Work task:
Below are records; repeat them all exactly.
[Data excerpts]
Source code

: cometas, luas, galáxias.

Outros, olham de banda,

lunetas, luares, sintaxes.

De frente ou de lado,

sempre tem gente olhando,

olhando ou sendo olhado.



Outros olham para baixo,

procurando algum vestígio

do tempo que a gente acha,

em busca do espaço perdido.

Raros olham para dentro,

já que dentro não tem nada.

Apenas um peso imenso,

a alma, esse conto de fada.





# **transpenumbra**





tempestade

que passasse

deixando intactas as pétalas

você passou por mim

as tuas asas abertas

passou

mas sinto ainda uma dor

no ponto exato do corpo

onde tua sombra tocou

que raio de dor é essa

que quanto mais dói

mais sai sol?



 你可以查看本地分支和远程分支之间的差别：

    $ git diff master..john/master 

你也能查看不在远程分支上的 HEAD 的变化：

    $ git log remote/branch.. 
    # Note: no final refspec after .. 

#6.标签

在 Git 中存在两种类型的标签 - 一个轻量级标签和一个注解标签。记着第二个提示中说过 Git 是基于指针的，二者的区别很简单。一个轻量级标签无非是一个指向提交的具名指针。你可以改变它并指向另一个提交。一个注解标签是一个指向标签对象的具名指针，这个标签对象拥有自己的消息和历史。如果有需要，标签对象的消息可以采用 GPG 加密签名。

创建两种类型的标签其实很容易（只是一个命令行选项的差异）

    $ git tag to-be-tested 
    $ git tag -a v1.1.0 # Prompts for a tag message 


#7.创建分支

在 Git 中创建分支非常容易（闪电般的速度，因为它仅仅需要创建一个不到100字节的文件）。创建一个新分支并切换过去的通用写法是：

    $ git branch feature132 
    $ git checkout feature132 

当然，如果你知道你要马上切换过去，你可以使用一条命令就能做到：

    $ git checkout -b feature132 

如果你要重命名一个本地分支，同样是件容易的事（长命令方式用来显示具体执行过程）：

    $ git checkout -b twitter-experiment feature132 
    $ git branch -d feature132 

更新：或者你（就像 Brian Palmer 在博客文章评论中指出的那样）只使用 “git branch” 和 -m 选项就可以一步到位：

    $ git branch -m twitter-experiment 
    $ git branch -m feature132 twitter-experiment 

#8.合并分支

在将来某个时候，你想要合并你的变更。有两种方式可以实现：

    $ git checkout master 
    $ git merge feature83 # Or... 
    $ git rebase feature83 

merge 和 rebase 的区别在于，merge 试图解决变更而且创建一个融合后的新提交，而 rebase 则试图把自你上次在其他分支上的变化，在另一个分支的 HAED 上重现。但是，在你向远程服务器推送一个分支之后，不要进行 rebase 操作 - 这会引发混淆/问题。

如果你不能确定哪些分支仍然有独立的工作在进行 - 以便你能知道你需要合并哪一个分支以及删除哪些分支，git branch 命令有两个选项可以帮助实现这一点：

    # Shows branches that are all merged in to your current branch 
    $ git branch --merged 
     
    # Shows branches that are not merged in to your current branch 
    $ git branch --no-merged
[/Data excerpts]
Exercise result:
Source code

: cometas, luas, galáxias.

Outros, olham de banda,

lunetas, luares, sintaxes.

De frente ou de lado,

sempre tem gente olhando,

olhando ou sendo olhado.



Outros olham para baixo,

procurando algum vestígio

do tempo que a gente acha,

em busca do espaço perdido.

Raros olham para dentro,

já que dentro não tem nada.

Apenas um peso imenso,

a alma, esse conto de fada.





# **transpenumbra**





tempestade

que passasse

deixando intactas as pétalas

você passou por mim

as tuas asas abertas

passou

mas sinto ainda uma dor

no ponto exato do corpo

onde tua sombra tocou

que raio de dor é essa

que quanto mais dói

mais sai sol?



 你可以查看本地分支和远程分支之间的差别：

    $ git diff master..john/master 

你也能查看不在远程分支上的 HEAD 的变化：

    $ git log remote/branch.. 
    # Note: no final refspec after .. 

#6.标签

在 Git 中存在两种类型的标签 - 一个轻量级标签和一个注解标签。记着第二个提示中说过 Git 是基于指针的，二者的区别很简单。一个轻量级标签无非是一个指向提交的具名指针。你可以改变它并指向另一个提交。一个注解标签是一个指向标签对象的具名指针，这个标签对象拥有自己的消息和历史。如果有需要，标签对象的消息可以采用 GPG 加密签名。

创建两种类型的标签其实很容易（只是一个命令行选项的差异）

    $ git tag to-be-tested 
    $ git tag -a v1.1.0 # Prompts for a tag message 


#7.创建分支

在 Git 中创建分支非常容易（闪电般的速度，因为它仅仅需要创建一个不到100字节的文件）。创建一个新分支并切换过去的通用写法是：

    $ git branch feature132 
    $ git checkout feature132 

当然，如果你知道你要马上切换过去，你可以使用一条命令就能做到：

    $ git checkout -b feature132 

如果你要重命名一个本地分支，同样是件容易的事（长命令方式用来显示具体执行过程）：

    $ git checkout -b twitter-experiment feature132 
    $ git branch -d feature132 

更新：或者你（就像 Brian Palmer 在博客文章评论中指出的那样）只使用 “git branch” 和 -m 选项就可以一步到位：

    $ git branch -m twitter-experiment 
    $ git branch -m feature132 twitter-experiment 

#8.合并分支

在将来某个时候，你想要合并你的变更。有两种方式可以实现：

    $ git checkout master 
    $ git merge feature83 # Or... 
    $ git rebase feature83 

merge 和 rebase 的区别在于，merge 试图解决变更而且创建一个融合后的新提交，而 rebase 则试图把自你上次在其他分支上的变化，在另一个分支的 HAED 上重现。但是，在你向远程服务器推送一个分支之后，不要进行 rebase 操作 - 这会引发混淆/问题。

如果你不能确定哪些分支仍然有独立的工作在进行 - 以便你能知道你需要合并哪一个分支以及删除哪些分支，git branch 命令有两个选项可以帮助实现这一点：

    # Shows branches that are all merged in to your current branch 
    $ git branch --merged 
     
    # Shows branches that are not merged in to your current branch 
    $ git branch --no-merged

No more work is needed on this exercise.